▶ _Problem 1_
Quote the forum thread about the white-lip fish word for word, everything from "## gverde (Mar" down to "bodies even females.".

▶ _Extract_
● ● ● ●

# Placidochromis phenochilus "Mdoka-White Lip"



## lambretta (Oct 31, 2019)

just brought one of these from the not so local lfs
tank of juvs mainly white body colour but 2 were very blue 
i had one of the ones showing blue
would these have been dominant males in the tank or is that just wishful thinking


----------



## lambretta (Oct 31, 2019)

should add since it has gone into the tank with bigger fish although still blue has gone much paler


----------



## gverde (Mar 3, 2010)

Mdoka white lips as juveniles do not have white bodies. Only the lips are white. They should all exhibit blue to purple bodies even females.


----------



## lambretta (Oct 31, 2019)

they all looked very pale in the tank except for the 2 that were very blue 
really good and trustworthy lfs that are featured in uks practical fishkeeping this month
was looking at one fish and they told me it was an hybrid rather than taking my cash


----------



## noki (Jun 13, 2003)

● ● ● ●

▶ _Material for this exercise_

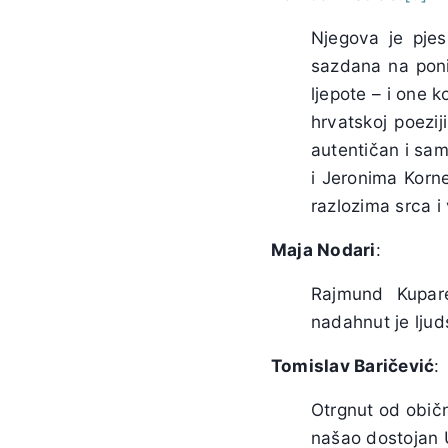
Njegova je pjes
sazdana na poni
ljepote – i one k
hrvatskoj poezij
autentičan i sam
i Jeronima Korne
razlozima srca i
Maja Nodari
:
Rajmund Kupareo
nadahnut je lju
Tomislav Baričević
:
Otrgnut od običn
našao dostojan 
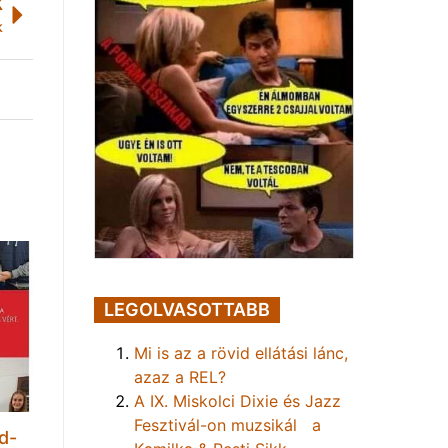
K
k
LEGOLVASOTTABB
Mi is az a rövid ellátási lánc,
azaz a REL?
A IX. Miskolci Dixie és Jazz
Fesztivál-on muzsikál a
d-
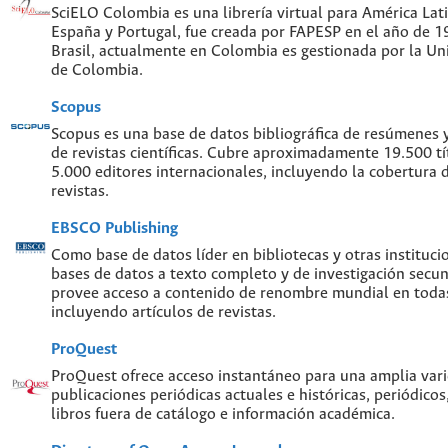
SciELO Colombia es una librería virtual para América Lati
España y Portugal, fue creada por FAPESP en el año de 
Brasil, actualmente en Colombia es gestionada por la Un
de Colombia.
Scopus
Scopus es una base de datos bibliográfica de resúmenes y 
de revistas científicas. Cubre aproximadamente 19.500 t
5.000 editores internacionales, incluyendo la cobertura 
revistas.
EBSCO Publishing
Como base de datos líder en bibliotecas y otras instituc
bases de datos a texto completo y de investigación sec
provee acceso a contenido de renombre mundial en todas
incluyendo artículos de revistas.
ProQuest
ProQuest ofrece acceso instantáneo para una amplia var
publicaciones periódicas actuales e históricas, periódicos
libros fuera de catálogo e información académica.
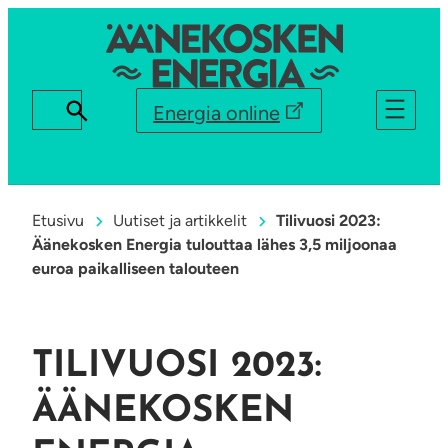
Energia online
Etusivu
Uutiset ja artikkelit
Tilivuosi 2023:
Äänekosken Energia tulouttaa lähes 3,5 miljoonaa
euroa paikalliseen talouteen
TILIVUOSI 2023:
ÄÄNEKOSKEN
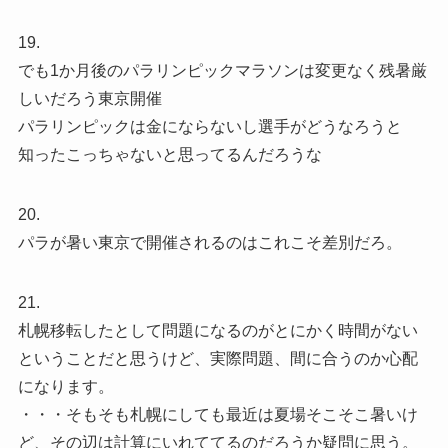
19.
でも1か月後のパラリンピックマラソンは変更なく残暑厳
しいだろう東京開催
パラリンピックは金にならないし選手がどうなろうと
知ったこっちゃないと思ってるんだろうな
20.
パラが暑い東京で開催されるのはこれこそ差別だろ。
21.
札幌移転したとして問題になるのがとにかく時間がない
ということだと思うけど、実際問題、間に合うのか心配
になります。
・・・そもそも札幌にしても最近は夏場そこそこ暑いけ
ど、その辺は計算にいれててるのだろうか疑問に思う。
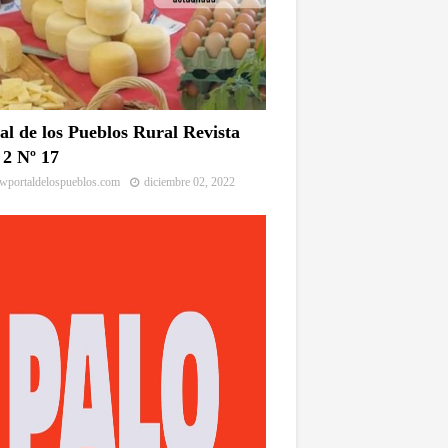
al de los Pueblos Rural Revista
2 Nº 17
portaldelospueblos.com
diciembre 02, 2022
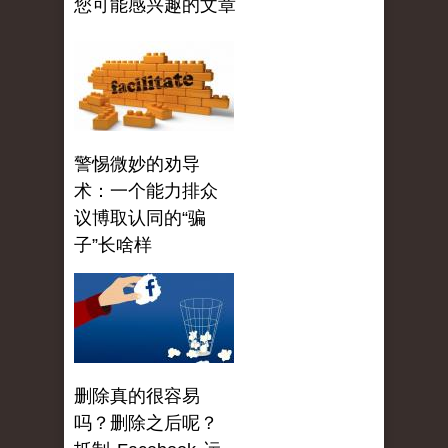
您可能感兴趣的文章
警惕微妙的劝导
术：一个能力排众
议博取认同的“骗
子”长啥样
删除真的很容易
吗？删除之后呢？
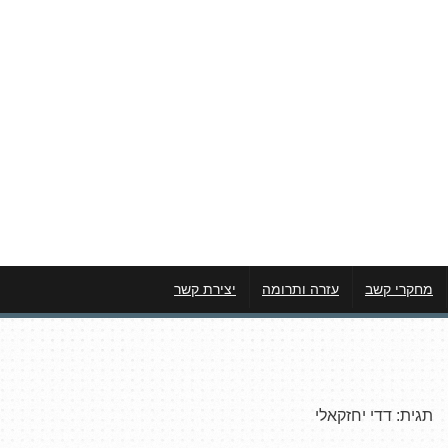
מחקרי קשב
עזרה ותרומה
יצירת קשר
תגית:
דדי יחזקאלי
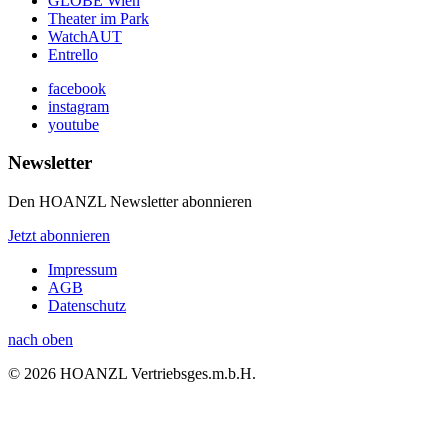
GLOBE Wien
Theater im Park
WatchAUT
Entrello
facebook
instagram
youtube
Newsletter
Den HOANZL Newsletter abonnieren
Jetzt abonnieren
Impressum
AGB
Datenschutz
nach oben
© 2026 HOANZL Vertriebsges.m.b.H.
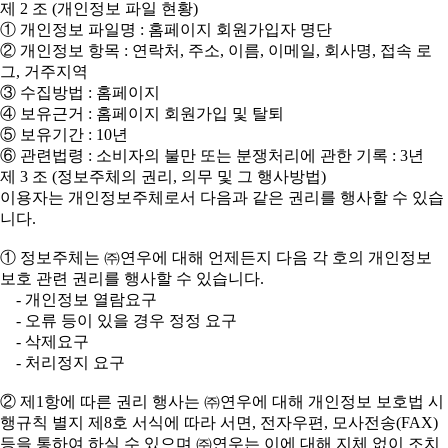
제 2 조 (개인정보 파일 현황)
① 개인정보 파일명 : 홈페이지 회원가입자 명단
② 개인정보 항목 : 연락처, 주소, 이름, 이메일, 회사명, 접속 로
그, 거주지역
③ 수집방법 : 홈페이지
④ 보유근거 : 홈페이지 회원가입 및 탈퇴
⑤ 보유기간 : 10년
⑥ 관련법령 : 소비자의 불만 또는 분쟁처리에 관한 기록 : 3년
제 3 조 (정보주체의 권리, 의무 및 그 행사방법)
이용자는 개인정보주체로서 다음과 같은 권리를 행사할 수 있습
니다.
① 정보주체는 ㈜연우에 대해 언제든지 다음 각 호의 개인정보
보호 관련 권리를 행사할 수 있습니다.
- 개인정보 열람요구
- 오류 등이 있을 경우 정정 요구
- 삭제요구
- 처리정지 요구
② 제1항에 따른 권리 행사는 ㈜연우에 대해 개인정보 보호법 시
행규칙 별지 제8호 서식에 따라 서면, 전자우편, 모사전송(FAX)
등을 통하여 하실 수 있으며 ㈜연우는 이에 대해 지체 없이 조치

● ● ● ●

▶ _Problem 2_
Please print the lines of the listing word for word, everything from the line containing "al de los Pueblos Rural Revista" down to the line containing "דדי יחזקאלי", and leave out the pictures.

▶ _Exercise output 1_
## gverde (Mar 3, 2010)

Mdoka white lips as juveniles do not have white bodies. Only the lips are white. They should all exhibit blue to purple bodies even females.

▶ _Exercise output 2_
al de los Pueblos Rural Revista
2 Nº 17
portaldelospueblos.com
diciembre 02, 2022
您可能感兴趣的文章
警惕微妙的劝导
术：一个能力排众
议博取认同的“骗
子”长啥样
删除真的很容易
吗？删除之后呢？
מחקרי קשב
עזרה ותרומה
יצירת קשר
תגית:
דדי יחזקאלי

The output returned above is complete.